**** DATA PROVIDED ****

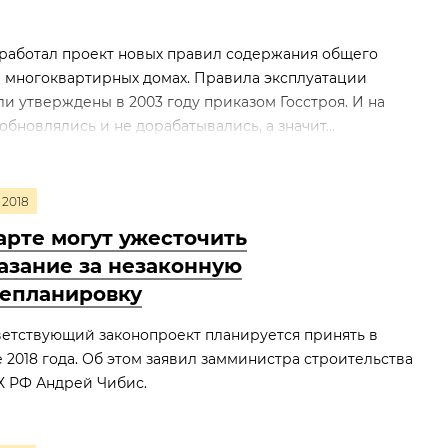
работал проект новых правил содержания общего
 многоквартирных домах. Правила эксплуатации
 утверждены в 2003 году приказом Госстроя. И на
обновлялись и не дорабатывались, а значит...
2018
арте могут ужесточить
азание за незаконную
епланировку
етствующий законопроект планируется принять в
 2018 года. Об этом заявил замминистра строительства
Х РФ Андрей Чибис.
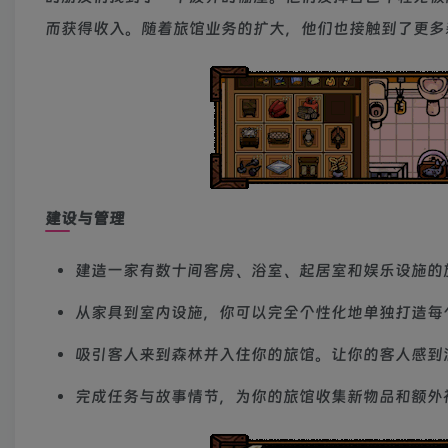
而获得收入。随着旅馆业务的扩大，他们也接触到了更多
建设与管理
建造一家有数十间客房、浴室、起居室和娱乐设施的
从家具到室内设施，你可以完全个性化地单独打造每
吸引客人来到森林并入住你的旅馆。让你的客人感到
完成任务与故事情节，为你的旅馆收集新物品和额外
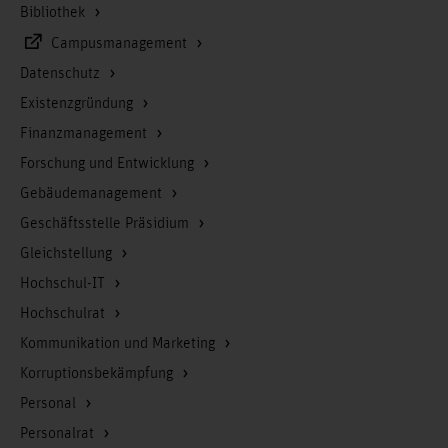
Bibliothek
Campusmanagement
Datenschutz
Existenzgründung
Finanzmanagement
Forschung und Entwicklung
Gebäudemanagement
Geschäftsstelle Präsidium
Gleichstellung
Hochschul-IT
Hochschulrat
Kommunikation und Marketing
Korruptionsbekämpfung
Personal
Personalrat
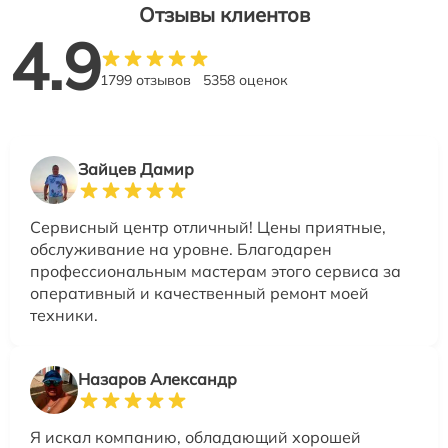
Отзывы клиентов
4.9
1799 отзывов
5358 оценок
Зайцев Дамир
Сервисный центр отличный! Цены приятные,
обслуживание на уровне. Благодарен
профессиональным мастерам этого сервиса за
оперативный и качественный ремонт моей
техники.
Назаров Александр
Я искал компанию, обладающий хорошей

****

## PROBLEM TO SOLVE
Repeat the listing above exactly, with no pictures.

## ANSWER TO THE PROBLEM
работал проект новых правил содержания общего
 многоквартирных домах. Правила эксплуатации
 утверждены в 2003 году приказом Госстроя. И на
обновлялись и не дорабатывались, а значит...
2018
арте могут ужесточить
азание за незаконную
епланировку
етствующий законопроект планируется принять в
 2018 года. Об этом заявил замминистра строительства
Х РФ Андрей Чибис.
而获得收入。随着旅馆业务的扩大，他们也接触到了更多
建设与管理
建造一家有数十间客房、浴室、起居室和娱乐设施的
从家具到室内设施，你可以完全个性化地单独打造每
吸引客人来到森林并入住你的旅馆。让你的客人感到
完成任务与故事情节，为你的旅馆收集新物品和额外
Bibliothek
Campusmanagement
Datenschutz
Existenzgründung
Finanzmanagement
Forschung und Entwicklung
Gebäudemanagement
Geschäftsstelle Präsidium
Gleichstellung
Hochschul-IT
Hochschulrat
Kommunikation und Marketing
Korruptionsbekämpfung
Personal
Personalrat
Отзывы клиентов
4.9
1799 отзывов
5358 оценок
Зайцев Дамир
Сервисный центр отличный! Цены приятные,
обслуживание на уровне. Благодарен
профессиональным мастерам этого сервиса за
оперативный и качественный ремонт моей
техники.
Назаров Александр
Я искал компанию, обладающий хорошей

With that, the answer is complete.